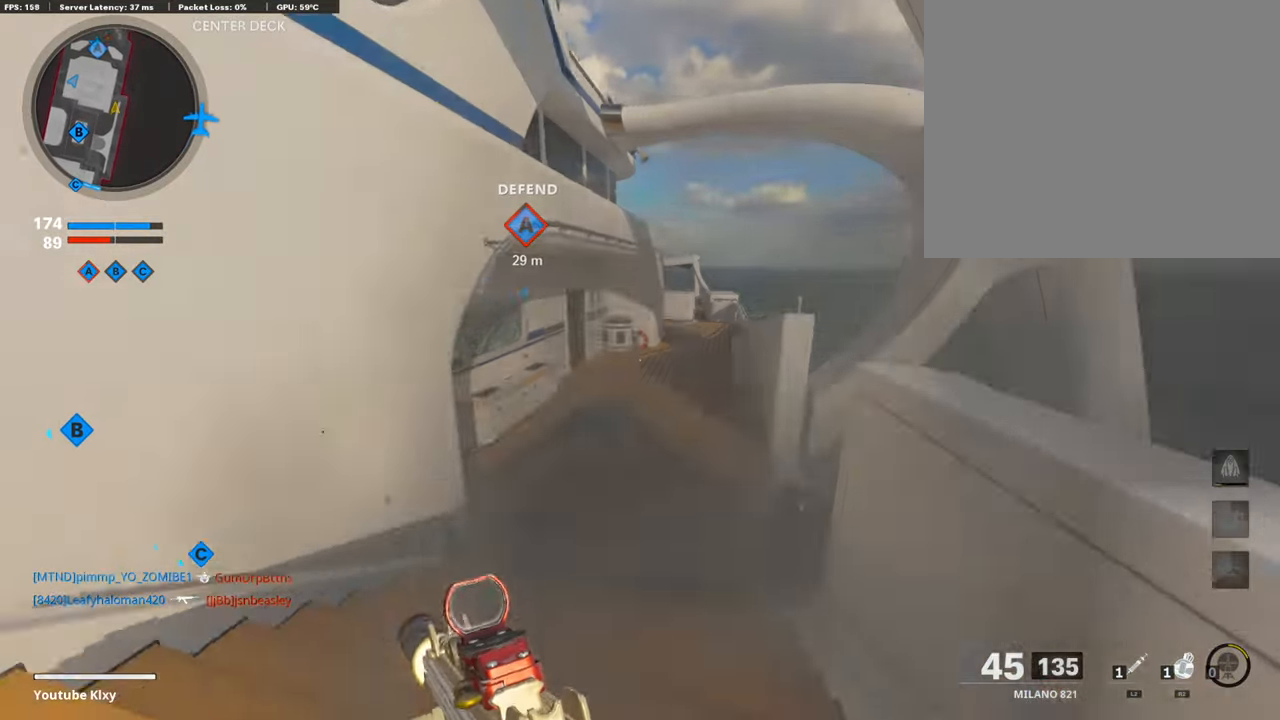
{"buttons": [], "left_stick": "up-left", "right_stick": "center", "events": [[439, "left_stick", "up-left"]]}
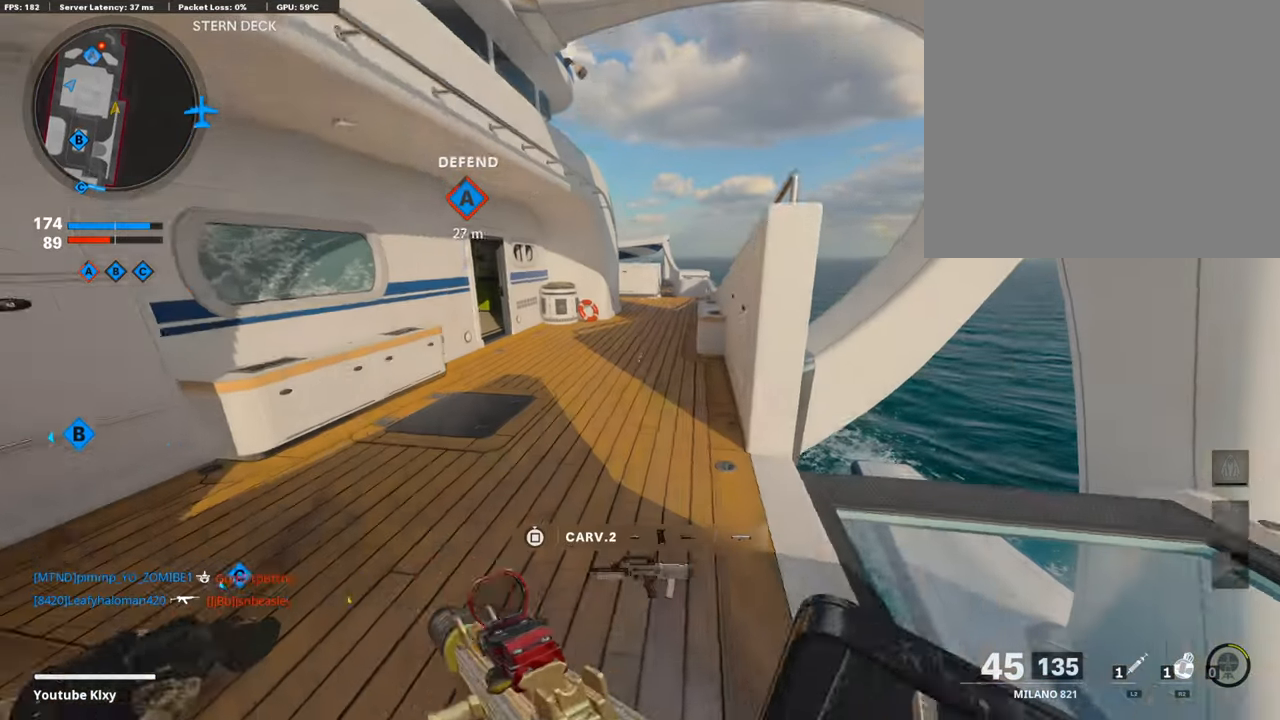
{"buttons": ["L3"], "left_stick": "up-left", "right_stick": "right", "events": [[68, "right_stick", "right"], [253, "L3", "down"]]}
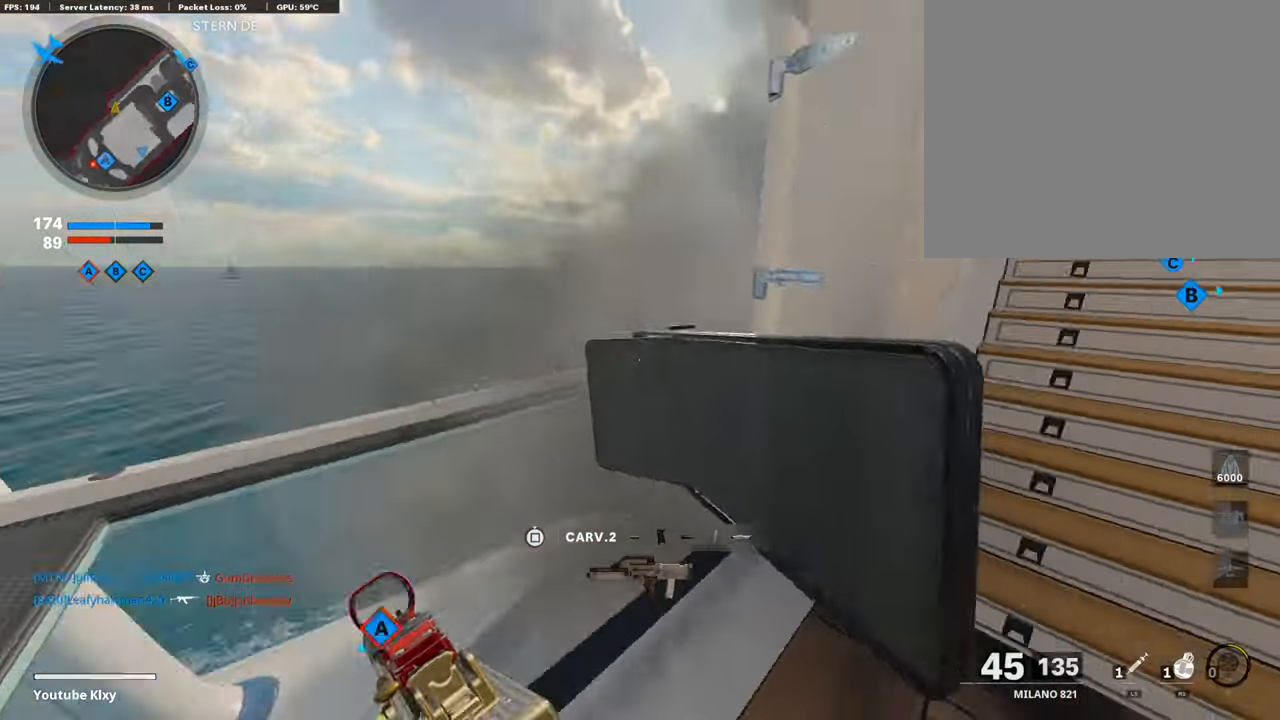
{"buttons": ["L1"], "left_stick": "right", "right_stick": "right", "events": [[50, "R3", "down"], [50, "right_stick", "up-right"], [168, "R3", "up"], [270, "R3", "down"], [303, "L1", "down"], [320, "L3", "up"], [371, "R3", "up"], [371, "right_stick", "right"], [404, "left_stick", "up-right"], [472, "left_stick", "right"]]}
==
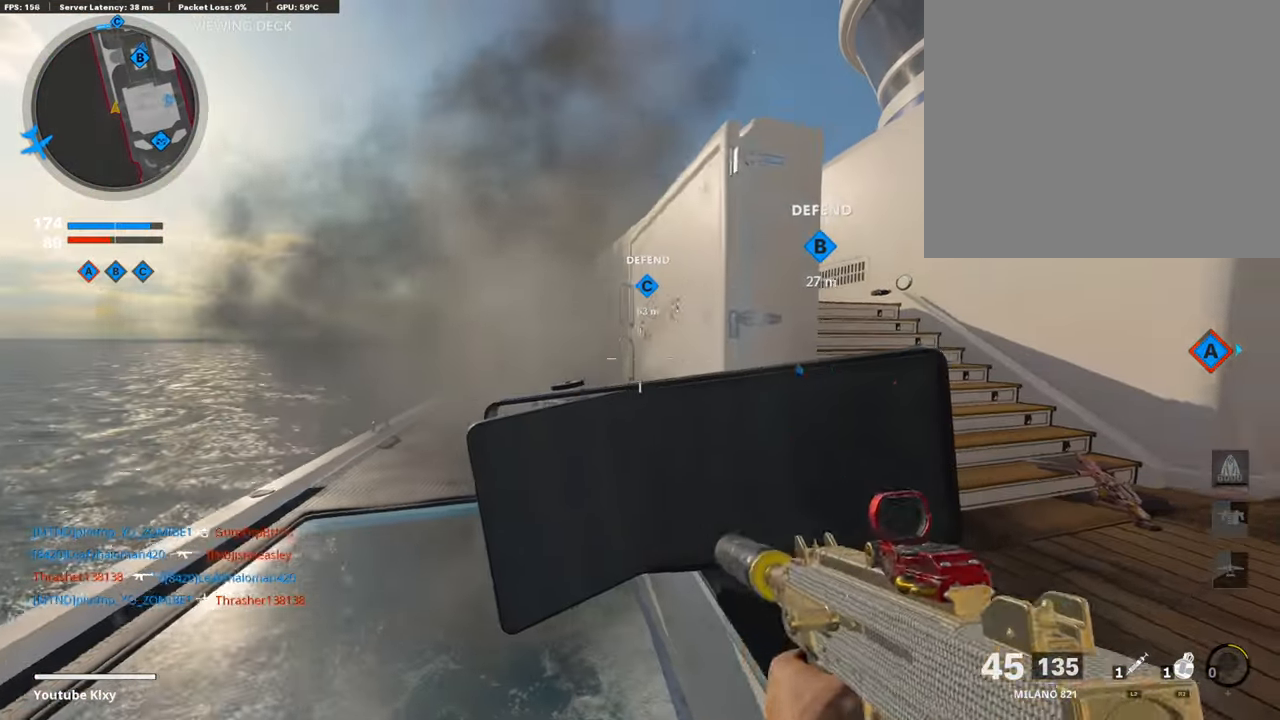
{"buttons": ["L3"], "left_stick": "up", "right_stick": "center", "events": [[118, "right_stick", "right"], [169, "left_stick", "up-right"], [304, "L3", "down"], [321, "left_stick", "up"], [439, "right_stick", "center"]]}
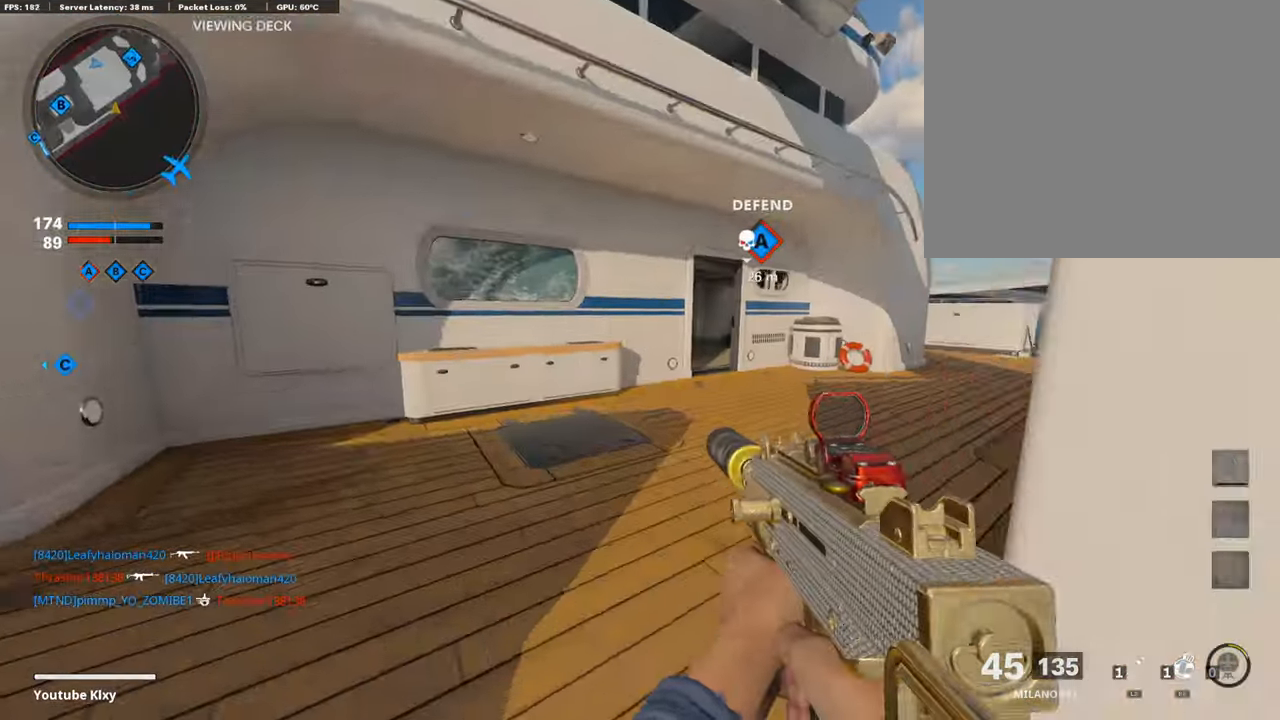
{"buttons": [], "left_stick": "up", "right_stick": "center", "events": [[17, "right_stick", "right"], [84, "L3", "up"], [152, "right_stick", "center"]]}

### AIM OF THE EXERCISE:
Which lines in the listing above hold the word "center"? Show each of them.

### YOUR RESPONSE:
{"buttons": [], "left_stick": "up-left", "right_stick": "center", "events": [[439, "left_stick", "up-left"]]}
{"buttons": ["L3"], "left_stick": "up", "right_stick": "center", "events": [[118, "right_stick", "right"], [169, "left_stick", "up-right"], [304, "L3", "down"], [321, "left_stick", "up"], [439, "right_stick", "center"]]}
{"buttons": [], "left_stick": "up", "right_stick": "center", "events": [[17, "right_stick", "right"], [84, "L3", "up"], [152, "right_stick", "center"]]}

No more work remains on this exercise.